Plant programmed cell death (PCD) is a cell-controlled process that plays an essential role in development and stress responses. Apoptotic-like PCD (AL-PCD) results in a characteristic cell corpse containing a condensed cytoplasm. We recently showed that chloroplast-produced reactive oxygen species (ROS) can play a role in regulating AL-PCD. Here we show that ROS may play a variety of roles in AL-PCD regulation, depending on type and localisation of the ROS activity. Treatment of Arabidopsis thaliana cells with the antioxidants ascorbate and glutathione, which are not specific in the forms of ROS that they scavenge, resulted in increased heat stress-induced AL-PCD. However, treatment with catalase, which specifically scavenges hydrogen peroxide (H(2)O(2)) only, temporally promoted cell survival and suppressed AL-PCD after the heat treatment. These results suggest that H(2)O(2) functions as an important mobile signal that positively regulates AL-PCD in plants and that other ROS forms may play different roles in AL-PCD regulation, perhaps by acting as positive or negative regulators of components of AL-PCD signaling pathways.

Chloroplast and reactive oxygen species involvement in apoptotic-like programmed cell death in Arabidopsis suspension cultures.
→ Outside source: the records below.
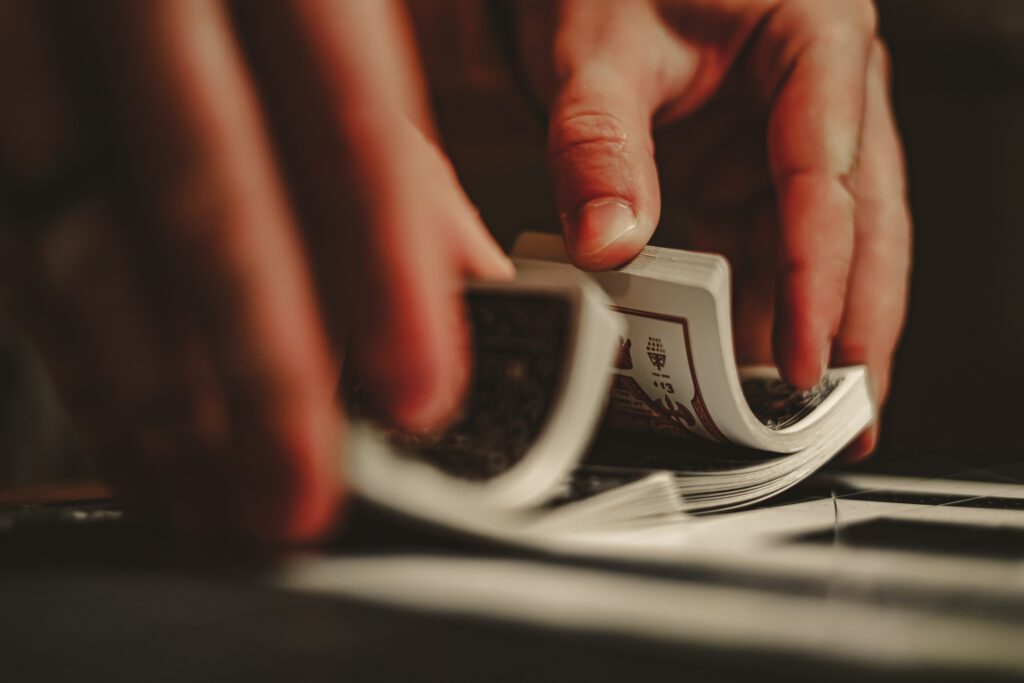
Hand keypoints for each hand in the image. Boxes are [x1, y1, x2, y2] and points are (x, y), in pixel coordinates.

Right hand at [0, 0, 510, 538]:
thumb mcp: (334, 16)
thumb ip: (396, 147)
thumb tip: (472, 277)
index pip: (349, 125)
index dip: (389, 271)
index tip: (419, 393)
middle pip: (205, 196)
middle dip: (261, 366)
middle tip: (301, 493)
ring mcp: (35, 32)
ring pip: (81, 234)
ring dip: (153, 394)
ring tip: (215, 498)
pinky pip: (12, 234)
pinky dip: (73, 353)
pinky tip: (125, 433)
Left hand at [517, 0, 910, 457]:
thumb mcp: (598, 49)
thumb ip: (598, 144)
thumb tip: (609, 246)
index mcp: (816, 39)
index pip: (829, 178)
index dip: (820, 278)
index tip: (803, 359)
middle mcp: (822, 94)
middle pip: (859, 225)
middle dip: (854, 327)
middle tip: (846, 416)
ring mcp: (789, 137)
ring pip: (820, 249)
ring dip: (810, 331)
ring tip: (799, 415)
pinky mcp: (751, 170)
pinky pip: (766, 249)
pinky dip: (759, 309)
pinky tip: (748, 364)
Chloroplasts produce reactive oxygen species (ROS) during cellular stress. ROS are known to act as regulators of programmed cell death (PCD) in plant and animal cells, so it is possible that chloroplasts have a role in regulating PCD in green tissue. Arabidopsis thaliana cell suspension cultures are model systems in which to test this, as here it is shown that their cells contain well-developed, functional chloroplasts when grown in the light, but not when grown in the dark. Heat treatment at 55 degrees C induced apoptotic-like (AL)-PCD in the cultures, but light-grown cultures responded with significantly less AL-PCD than dark-grown cultures. Chloroplast-free light-grown cultures were established using norflurazon, spectinomycin, and lincomycin and these cultures responded to heat treatment with increased AL-PCD, demonstrating that chloroplasts affect AL-PCD induction in light-grown cultures. Antioxidant treatment of light-grown cultures also resulted in increased AL-PCD induction, suggesting that chloroplast-produced ROS may be involved in AL-PCD regulation. Cycloheximide treatment of light-grown cultures prolonged cell viability and attenuated AL-PCD induction; however, this effect was less pronounced in dark-grown cultures, and did not occur in antioxidant-treated light-grown cultures. This suggests that a complex interplay between light, chloroplasts, ROS, and nuclear protein synthesis occurs during plant AL-PCD. The results of this study highlight the importance of taking into account the time-point at which cells are observed and whether the cells are light-grown and chloroplast-containing or not, for any study on plant AL-PCD, as it appears that chloroplasts can play a significant role in AL-PCD regulation.